#### ACTION ITEM
Filter the records below for the word "Right". Keep each line that has it.
-------- EXTRACTED MATERIAL --------
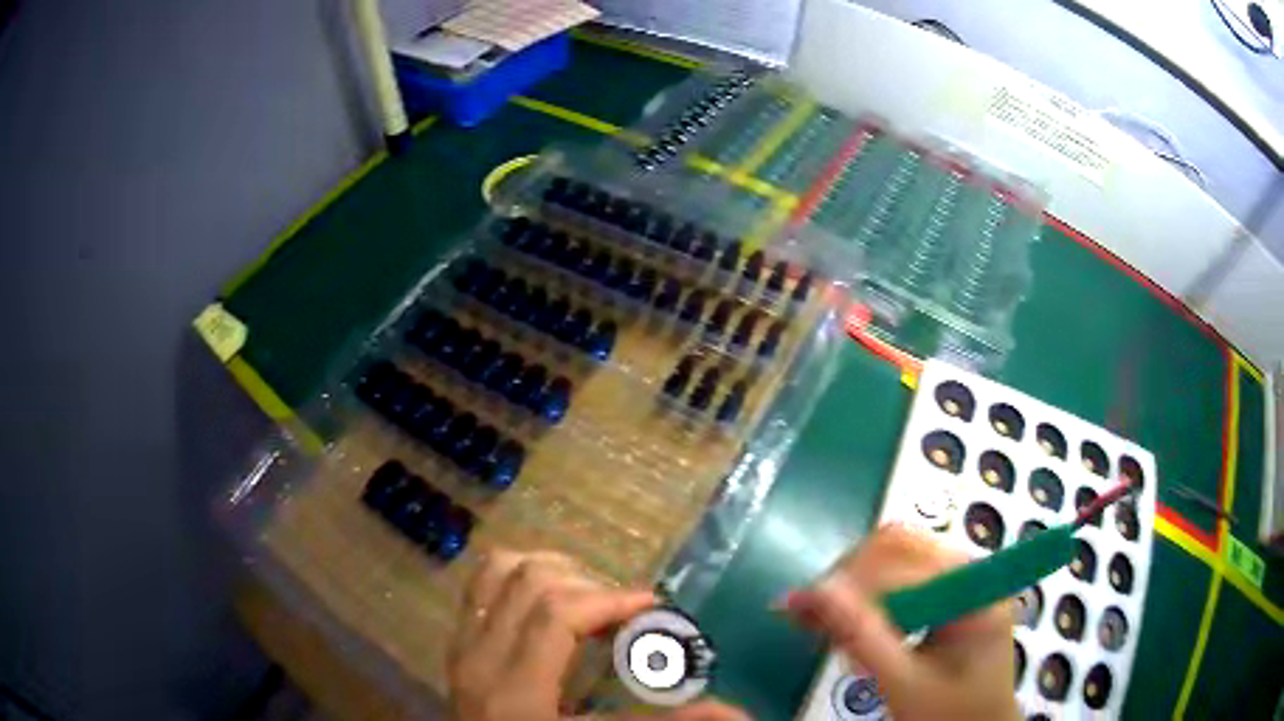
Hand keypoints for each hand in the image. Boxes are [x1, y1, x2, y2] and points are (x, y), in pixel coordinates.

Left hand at [448, 549, 748, 720]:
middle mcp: (478, 658)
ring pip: (499, 570)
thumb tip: (733, 712)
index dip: (610, 599)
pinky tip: (550, 599)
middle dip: (588, 583)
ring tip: (589, 597)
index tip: (652, 605)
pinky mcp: (457, 644)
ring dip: (551, 571)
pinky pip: (481, 585)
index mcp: (513, 691)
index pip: (556, 615)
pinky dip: (519, 576)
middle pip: (529, 582)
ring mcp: (460, 646)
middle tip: (624, 610)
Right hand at [784, 525, 1018, 720]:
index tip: (797, 607)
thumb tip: (809, 593)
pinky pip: (900, 575)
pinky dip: (868, 593)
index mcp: (974, 589)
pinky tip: (848, 620)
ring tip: (821, 618)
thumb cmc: (950, 713)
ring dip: (854, 582)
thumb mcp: (905, 683)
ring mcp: (959, 579)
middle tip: (807, 611)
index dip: (847, 582)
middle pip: (899, 545)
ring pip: (895, 555)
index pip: (903, 564)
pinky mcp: (946, 593)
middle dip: (849, 575)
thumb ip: (862, 638)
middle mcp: (969, 571)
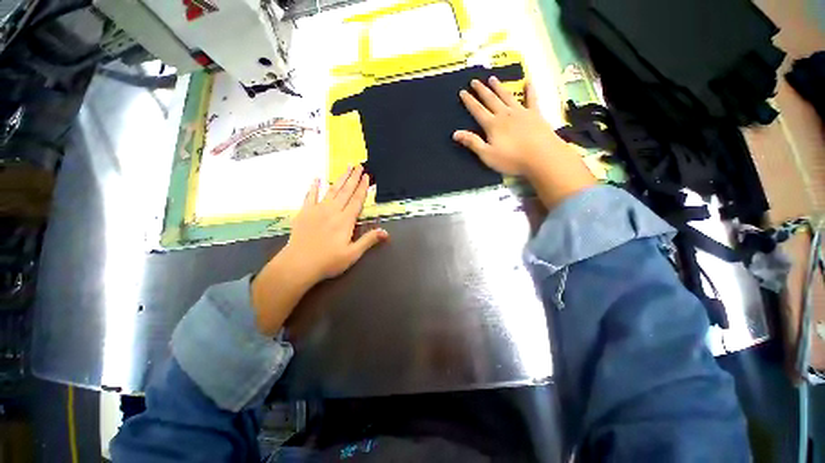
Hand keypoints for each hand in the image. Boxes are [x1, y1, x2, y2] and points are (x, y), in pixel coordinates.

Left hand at [286, 165, 388, 281]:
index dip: (362, 187)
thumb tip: (386, 232)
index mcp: (345, 220)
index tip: (366, 176)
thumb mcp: (353, 254)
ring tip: (346, 168)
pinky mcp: (304, 213)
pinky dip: (314, 187)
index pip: (357, 200)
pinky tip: (317, 178)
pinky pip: (310, 196)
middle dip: (353, 178)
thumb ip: (368, 240)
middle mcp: (333, 211)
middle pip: (345, 191)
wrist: (298, 264)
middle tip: (358, 165)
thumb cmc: (328, 261)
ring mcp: (317, 210)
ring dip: (340, 178)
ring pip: (331, 190)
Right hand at [453, 77, 595, 207]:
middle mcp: (505, 114)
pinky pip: (531, 99)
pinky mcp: (535, 114)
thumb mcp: (487, 155)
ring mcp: (521, 112)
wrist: (542, 156)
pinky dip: (529, 89)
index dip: (469, 101)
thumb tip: (455, 133)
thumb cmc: (512, 159)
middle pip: (491, 100)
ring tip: (492, 78)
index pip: (478, 111)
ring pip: (507, 96)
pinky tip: (528, 81)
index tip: (462, 92)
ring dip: (499, 87)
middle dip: (482, 90)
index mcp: (493, 125)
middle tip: (475, 80)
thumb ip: (472, 143)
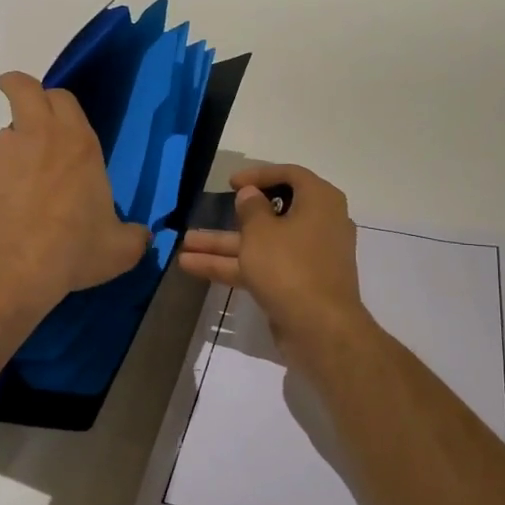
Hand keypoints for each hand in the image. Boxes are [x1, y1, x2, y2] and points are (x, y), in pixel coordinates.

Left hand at [0, 72, 149, 315]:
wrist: (10, 269)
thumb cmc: (73, 253)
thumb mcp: (118, 250)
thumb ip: (133, 236)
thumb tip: (143, 236)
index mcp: (78, 144)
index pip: (64, 98)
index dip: (57, 103)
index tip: (53, 113)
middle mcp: (37, 135)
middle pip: (23, 88)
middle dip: (17, 88)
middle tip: (18, 102)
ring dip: (5, 158)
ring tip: (9, 199)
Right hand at [177, 164, 371, 358]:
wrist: (320, 329)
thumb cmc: (290, 266)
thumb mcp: (261, 232)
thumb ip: (251, 208)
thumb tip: (251, 195)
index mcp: (320, 202)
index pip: (290, 175)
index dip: (259, 175)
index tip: (231, 183)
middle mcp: (318, 224)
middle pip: (272, 212)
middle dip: (232, 216)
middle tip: (205, 211)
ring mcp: (307, 257)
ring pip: (262, 243)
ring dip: (224, 244)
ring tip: (184, 245)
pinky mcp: (296, 284)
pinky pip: (263, 266)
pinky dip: (233, 266)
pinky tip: (194, 267)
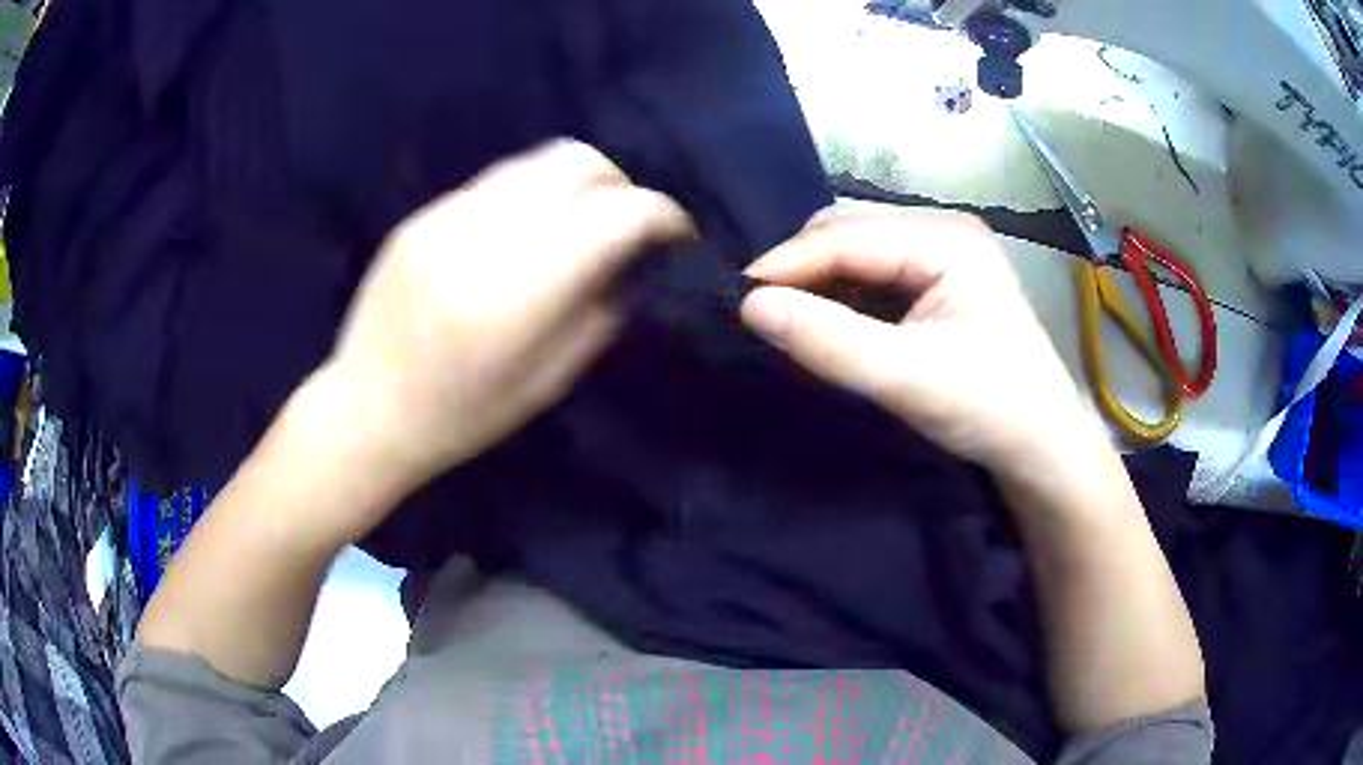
--------
#### SOLUTION
Right hand at [784, 525, 1018, 720]:
Right hand at [453, 77, 595, 207]:
Right hand at [177, 164, 371, 358]:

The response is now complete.